## PROBLEMS TO WORK ON
**a.** In the text on Texas sea turtles and shrimping, explain why there was no longer any question who was responsible for the dead turtles.
**b.** In the text on Texas sea turtles and shrimping, replace "turtles" with "sea turtles" and write out the part that begins at the words "In the end, the" and stops after "twenty-five a week.".
**c.** Continue the text on Texas sea turtles and shrimping from where it stops.

## GIVEN TEXT
►
In the end, the cruel tactics against the turtles generated a backlash against the shrimp industry among a public already unhappy about the earlier blockade. Hearings on creating the state-run coastal preserve that Allen had proposed began in 1998, and support for the idea appeared to be overwhelming—90 percent of public comments were favorable. Still, while the state continued to debate what to do, the turtle corpses kept washing up. There was no longer any question who was responsible: When a temporary ban on shrimp fishing was imposed for eight weeks in 1997, the numbers of dead and injured turtles turning up on beaches dropped dramatically, averaging not even two a week. Before and after the shrimping ban, strandings had been running between fifteen and twenty-five a week.

Allen and Steiner decided to attempt to shame the authorities into acting. They recruited protesters to wear turtle costumes and follow the governor—George W. Bush, who had launched his campaign for president in 1999. The protesters followed him throughout Texas and into California, relying on the assumption that as a candidate, Bush would want to do something to improve his abysmal record on the environment in Texas. Then HEART and the Sea Turtle Restoration Project bought two full-page ads in The New York Times, decrying the plight of the sea turtle and Bush’s inaction. One of the ads had the heading, “If Governor Bush doesn’t save the Texas sea turtle maybe President Gore will.” Two days later, Bush deputized seventy game wardens to assist with patrolling the gulf and enforcing the federal shrimping regulations. The feds, meanwhile, finally began to enforce the law vigorously, for the first time charging a shrimper with a criminal violation of the Endangered Species Act instead of doing the equivalent of writing a speeding ticket. In a criminal case, the trawler, the equipment, and the catch are seized. Instead of a fine, now one violation of the TED regulations could put a shrimper out of business. In a few months, compliance with the TED requirement increased from 60 percent to 75 percent.
◄
## DATA EXCERPTS
►
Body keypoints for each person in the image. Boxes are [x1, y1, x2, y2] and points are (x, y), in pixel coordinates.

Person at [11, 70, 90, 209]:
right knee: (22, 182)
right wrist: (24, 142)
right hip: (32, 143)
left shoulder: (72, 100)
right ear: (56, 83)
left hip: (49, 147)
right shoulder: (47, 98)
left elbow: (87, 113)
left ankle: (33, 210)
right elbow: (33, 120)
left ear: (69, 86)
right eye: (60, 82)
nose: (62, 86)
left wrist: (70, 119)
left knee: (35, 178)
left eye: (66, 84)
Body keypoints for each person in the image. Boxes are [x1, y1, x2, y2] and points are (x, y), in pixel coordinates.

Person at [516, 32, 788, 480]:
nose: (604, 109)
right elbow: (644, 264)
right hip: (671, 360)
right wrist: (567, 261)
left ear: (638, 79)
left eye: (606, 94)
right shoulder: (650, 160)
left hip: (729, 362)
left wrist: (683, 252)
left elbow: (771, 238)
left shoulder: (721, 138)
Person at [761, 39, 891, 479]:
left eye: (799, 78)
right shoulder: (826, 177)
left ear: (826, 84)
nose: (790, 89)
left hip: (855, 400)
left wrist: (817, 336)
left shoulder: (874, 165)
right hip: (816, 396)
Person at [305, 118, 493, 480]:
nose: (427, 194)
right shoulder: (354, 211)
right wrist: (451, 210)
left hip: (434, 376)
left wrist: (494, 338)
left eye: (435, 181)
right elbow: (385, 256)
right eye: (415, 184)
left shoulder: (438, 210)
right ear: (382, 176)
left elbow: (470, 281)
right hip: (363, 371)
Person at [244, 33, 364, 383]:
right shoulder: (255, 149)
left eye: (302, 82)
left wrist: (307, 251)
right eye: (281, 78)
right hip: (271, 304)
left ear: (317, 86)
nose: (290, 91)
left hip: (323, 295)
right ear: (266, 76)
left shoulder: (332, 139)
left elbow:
◄
## ANSWERS PROVIDED
**a.** During an eight-week ban on shrimp fishing in 1997, the number of dead and injured turtles found on beaches dropped to fewer than two a week. Before and after the ban, strandings ran between fifteen and twenty-five a week.

**b.**
In the end, the cruel tactics against the sea turtles generated a backlash against the shrimp industry among a public already unhappy about the earlier blockade. Hearings on creating the state-run coastal preserve that Allen had proposed began in 1998, and support for the idea appeared to be overwhelming—90 percent of public comments were favorable. Still, while the state continued to debate what to do, the turtle corpses kept washing up. There was no longer any question who was responsible: When a temporary ban on shrimp fishing was imposed for eight weeks in 1997, the numbers of dead and injured sea turtles turning up on beaches dropped dramatically, averaging not even two a week. Before and after the shrimping ban, strandings had been running between fifteen and twenty-five a week.

**c.**
By 2000, officials in Texas had agreed to a partial coastal preserve: Shrimping would be banned within five miles of the coast between December 1 and July 15, and there would be no night shrimping at all. There were also other restrictions on trawling, intended to complement federal protections for sea life. It was not the year-round ban in shallow coast waters that Allen sought and that 96 percent of public commenters at the hearings had endorsed, but it was enough to keep the trawlers away during the nesting season.

The shrimpers remained bitter, but accepted the regulations at last, and they have gotten some relief through legislation that limited the import of foreign shrimp. By law, shrimp can be imported only from nations that also require TEDs.

After working to protect the turtles for more than twenty-five years, Allen still remains vigilant, organizing teams of volunteers to comb the beaches during nesting season, searching for the turtles’ distinctive half-moon tracks in the sand. In 2007, 128 Kemp’s ridley sea turtle nests were counted—a record—and protected through Donna Shaver’s program and by Allen’s volunteers. HEART is no longer Allen’s little nonprofit; it’s now the Gulf Coast branch of the much larger Sea Turtle Restoration Project, and Allen’s work there is now her job, after many years of volunteerism. She will not give her age, saying only that she is a “pre-boomer,” but her enthusiasm for turtles, for being present during the hatchings and releases, is undiminished as she continues to work for more rigorous protections for the Kemp’s ridley, the species she saved from extinction.

“Turtles don’t do anything quickly,” she says. “So when you are into turtles, you learn to be patient, too.”